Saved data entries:

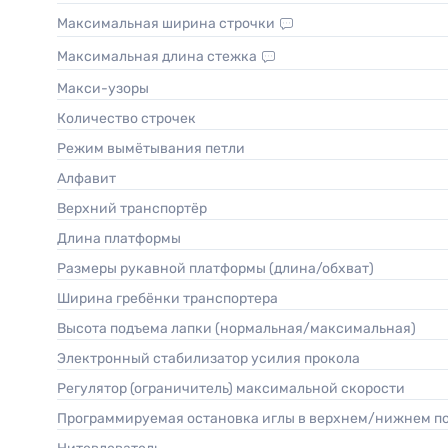
Максимальная ширина строчки
Максимальная длина стежка
Макси-узоры
Количество строчек
Режим вымётывания петли
Алфавит
Верхний транспортёр
Длина платформы
Размеры рукавной платформы (длина/обхват)
Ширина гребёнки транспортера
Высота подъема лапки (нормальная/максимальная)
Электронный стабилизатор усилия прокола
Регулятор (ограничитель) максимальной скорости
Программируемая остановка иглы в верхнем/нижнем 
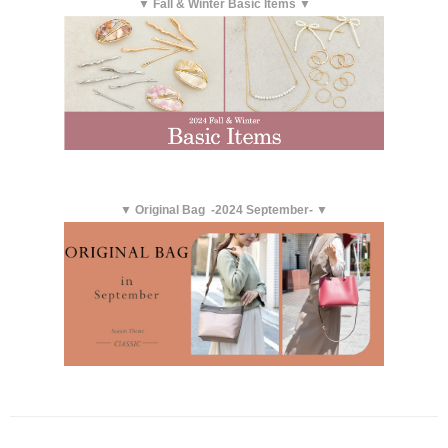
▼ Fall & Winter Basic Items ▼
▼ Original Bag -2024 September- ▼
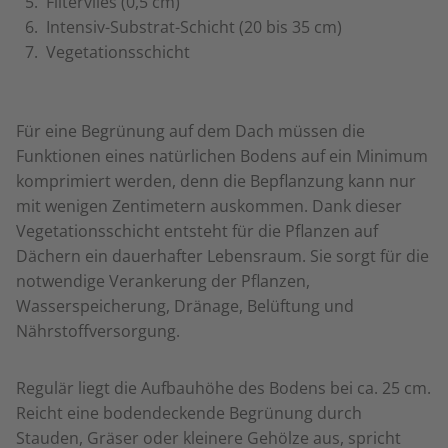
Filtervlies (0,5 cm)
Intensiv-Substrat-Schicht (20 bis 35 cm)
Vegetationsschicht
Für eine Begrünung auf dem Dach müssen die
Funktionen eines natürlichen Bodens auf ein Minimum
komprimiert werden, denn die Bepflanzung kann nur
mit wenigen Zentimetern auskommen. Dank dieser
Vegetationsschicht entsteht für die Pflanzen auf
Dächern ein dauerhafter Lebensraum. Sie sorgt für die
notwendige Verankerung der Pflanzen,
Wasserspeicherung, Dränage, Belüftung und
Nährstoffversorgung.
Regulär liegt die Aufbauhöhe des Bodens bei ca. 25 cm.
Reicht eine bodendeckende Begrünung durch
Stauden, Gräser oder kleinere Gehölze aus, spricht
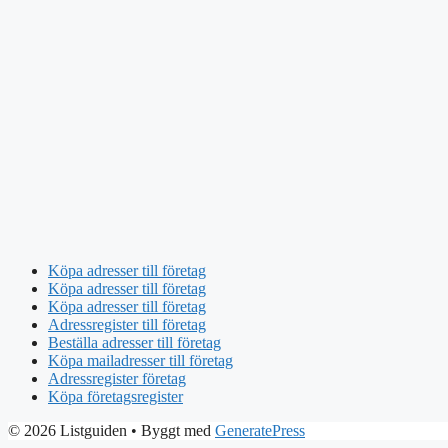
Köpa adresser till företag
Köpa adresser till företag
Köpa adresser till företag
Adressregister till företag
Beställa adresser till företag
Köpa mailadresser till företag
Adressregister företag
Köpa företagsregister
© 2026 Listguiden
• Byggt med
GeneratePress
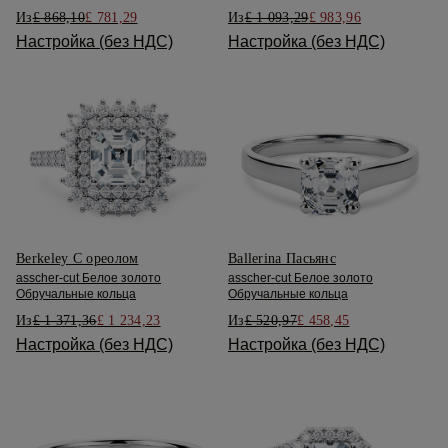
Из
£ 868,10
£ 781,29
Из
£ 1 093,29
£ 983,96
Настройка (без НДС)
Настройка (без НДС)
Berkeley С ореолом
Ballerina Пасьянс
asscher-cut Белое золото
asscher-cut Белое золото
Обручальные кольца
Обручальные кольца
Из
£ 1 371,36
£ 1 234,23
Из
£ 520,97
£ 458,45
Настройка (без НДС)
Настройка (без НДС)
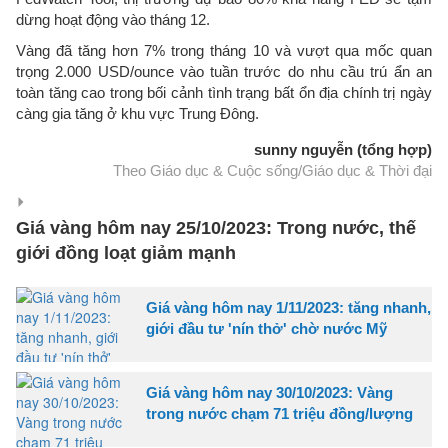
dừng hoạt động vào tháng 12.
Vàng đã tăng hơn 7% trong tháng 10 và vượt qua mốc quan
trọng 2.000 USD/ounce vào tuần trước do nhu cầu trú ẩn an
toàn tăng cao trong bối cảnh tình trạng bất ổn địa chính trị ngày
càng gia tăng ở khu vực Trung Đông.
sunny nguyễn (tổng hợp)
Theo Giáo dục & Cuộc sống/Giáo dục & Thời đại
Giá vàng hôm nay 25/10/2023: Trong nước, thế
giới đồng loạt giảm mạnh
Giá vàng hôm nay 1/11/2023: tăng nhanh,
giới đầu tư 'nín thở' chờ nước Mỹ
Giá vàng hôm nay 30/10/2023: Vàng
trong nước chạm 71 triệu đồng/lượng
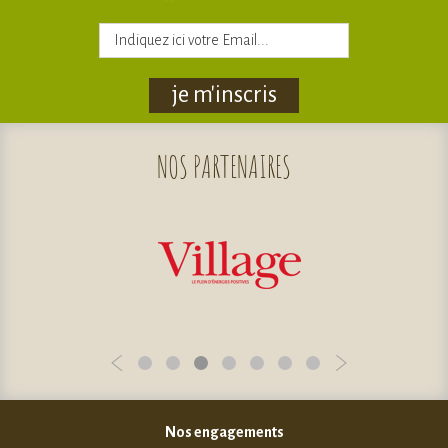
je m'inscris
NOS
PARTENAIRES
Nos engagements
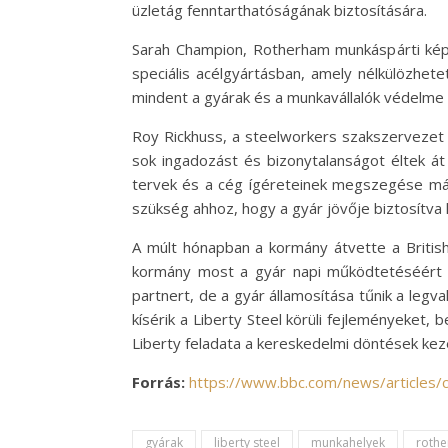
üzletág fenntarthatóságának biztosítására.
Sarah Champion, Rotherham munkáspárti képvi
speciális acélgyártásban, amely nélkülözhet
mindent a gyárak és a munkavállalók védelm
Roy Rickhuss, a steelworkers szakszervezet fő
sok ingadozást és bizonytalanságot éltek á
tervek és a cég ígéreteinek megszegése már 
szükség ahhoz, hogy a gyár jövője biztosítva 
A múlt hónapban a kormány átvette a British
kormány most a gyár napi működtetéséért f
partnert, de a gyár államosítása tűnik a leg
kísérik a Liberty Steel körüli fejleményeket
Liberty feladata a kereskedelmi döntések keze
Forrás:
https://www.bbc.com/news/articles
gyárak
liberty steel
munkahelyek
roth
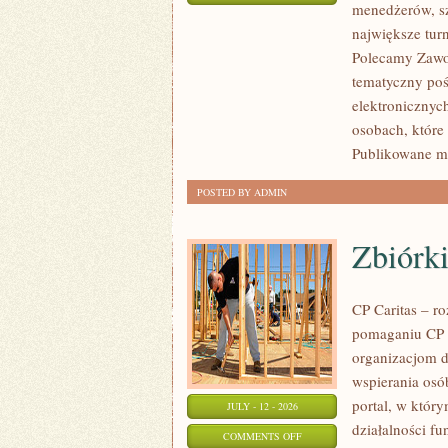
menedżerów, sz
WASZA
największe tur
STREFA
Polecamy Zawodn
tematyczny poś
elektronicznyc
osobach, które
Publikowane ma
POSTED BY ADMIN
Zbiórki
CP Caritas – r
pomaganiu CP C
organizacjom 
wspierania osób
portal, w któr
JULY - 12 - 2026
działalności fu
ON
COMMENTS OFF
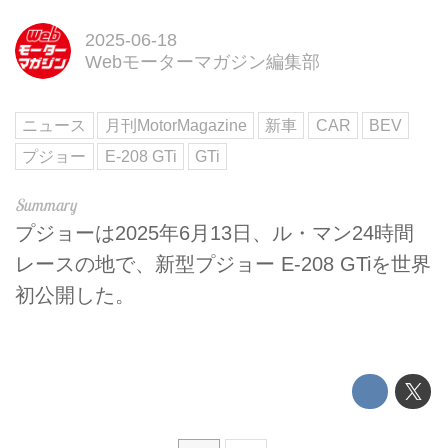
2025-06-18
Webモーターマガジン編集部
ニュース
月刊MotorMagazine
新車
CAR
BEV
プジョー
E-208 GTi
GTi
プジョーは2025年6月13日、ル・マン24時間
レースの地で、新型プジョー E-208 GTiを世界
初公開した。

### Exercise instructions
Copy the text of every item above word for word. Leave the pictures out of your answer.

### Reply to the exercise
Максимальная ширина строчки
Максимальная длина стежка
Макси-узоры
Количество строчек
Режим вымётывания петли
Алфавит
Верхний транспортёр
Длина платформы
Размеры рукавной платформы (длина/обхват)
Ширина гребёнки транспортера
Высота подъема лапки (нормальная/максимальная)
Электронный стабилизатор усилия прокола
Регулятор (ограничитель) максимальной скорости
Программируемая остановка иглы в верхнем/нижнем 
▼ Fall & Winter Basic Items ▼
▼ Original Bag -2024 September- ▼
Filtervlies (0,5 cm)
Intensiv-Substrat-Schicht (20 bis 35 cm)
Vegetationsschicht
Für eine Begrünung auf dem Dach müssen die
Funktionen eines natürlichen Bodens auf ein Minimum
komprimiert werden, denn die Bepflanzung kann nur
mit wenigen Zentimetern auskommen. Dank dieser
Vegetationsschicht entsteht für die Pflanzen auf
Dächern ein dauerhafter Lebensraum. Sie sorgt für die
notwendige Verankerung der Pflanzen,
Wasserspeicherung, Dränage, Belüftung und
Nährstoffversorgung.
Regulär liegt die Aufbauhöhe des Bodens bei ca. 25 cm.
Reicht eine bodendeckende Begrünung durch
Stauden, Gräser oder kleinere Gehölze aus, spricht
Köpa adresser till företag
Köpa adresser till företag
Köpa adresser till företag
Adressregister till företag
Beställa adresser till företag
Köpa mailadresser till företag
Adressregister företag
Köpa företagsregister
© 2026 Listguiden
• Byggt med
GeneratePress
Из
£ 868,10
£ 781,29
Из
£ 1 093,29
£ 983,96
Настройка (без НДС)
Настройка (без НДС)
Berkeley С ореолом
Ballerina Пасьянс
asscher-cut Белое золото
asscher-cut Белое золото
Обручальные кольца
Обручальные кольца
Из
£ 1 371,36
£ 1 234,23
Из
£ 520,97
£ 458,45
Настройка (без НДС)
Настройка (без НДС)
dừng hoạt động vào tháng 12.
Vàng đã tăng hơn 7% trong tháng 10 và vượt qua mốc quan
trọng 2.000 USD/ounce vào tuần trước do nhu cầu trú ẩn an
toàn tăng cao trong bối cảnh tình trạng bất ổn địa chính trị ngày
càng gia tăng ở khu vực Trung Đông.
sunny nguyễn (tổng hợp)
Theo Giáo dục & Cuộc sống/Giáo dục & Thời đại
Giá vàng hôm nay 25/10/2023: Trong nước, thế
giới đồng loạt giảm mạnh
Giá vàng hôm nay 1/11/2023: tăng nhanh,
giới đầu tư 'nín thở' chờ nước Mỹ
Giá vàng hôm nay 30/10/2023: Vàng
trong nước chạm 71 triệu đồng/lượng
je m'inscris
NOS
PARTENAIRES
Nos engagements
üzletág fenntarthatóságának biztosítására.
Sarah Champion, Rotherham munkáspárti képvi
speciális acélgyártásban, amely nélkülözhet
mindent a gyárak és a munkavállalók védelm
Roy Rickhuss, a steelworkers szakszervezet fő
sok ingadozást és bizonytalanságot éltek á
tervek és a cég ígéreteinek megszegése már 
szükség ahhoz, hogy a gyár jövője biztosítva 
A múlt hónapban a kormány átvette a British
kormány most a gyár napi működtetéséért f
partnert, de a gyár államosítása tűnik a leg
kísérik a Liberty Steel körüli fejleményeket
Liberty feladata a kereskedelmi döntések keze
Forrás:
https://www.bbc.com/news/articles
gyárak
liberty steel
munkahelyek
roth
menedżerów, sz
WASZA
największe tur
STREFA
Polecamy Zawodn
tematyczny poś
elektronicznyc
osobach, które
Publikowane ma
POSTED BY ADMIN
Zbiórki
CP Caritas – r
pomaganiu CP C
organizacjom 
wspierania osób
portal, w któr
JULY - 12 - 2026
działalności fu
ON
COMMENTS OFF
2025-06-18
Webモーターマガジン編集部
ニュース
月刊MotorMagazine
新車
CAR
BEV
プジョー
E-208 GTi
GTi
プジョーは2025年6月13日、ル・マン24時間
レースの地で、新型プジョー E-208 GTiを世界
初公開した。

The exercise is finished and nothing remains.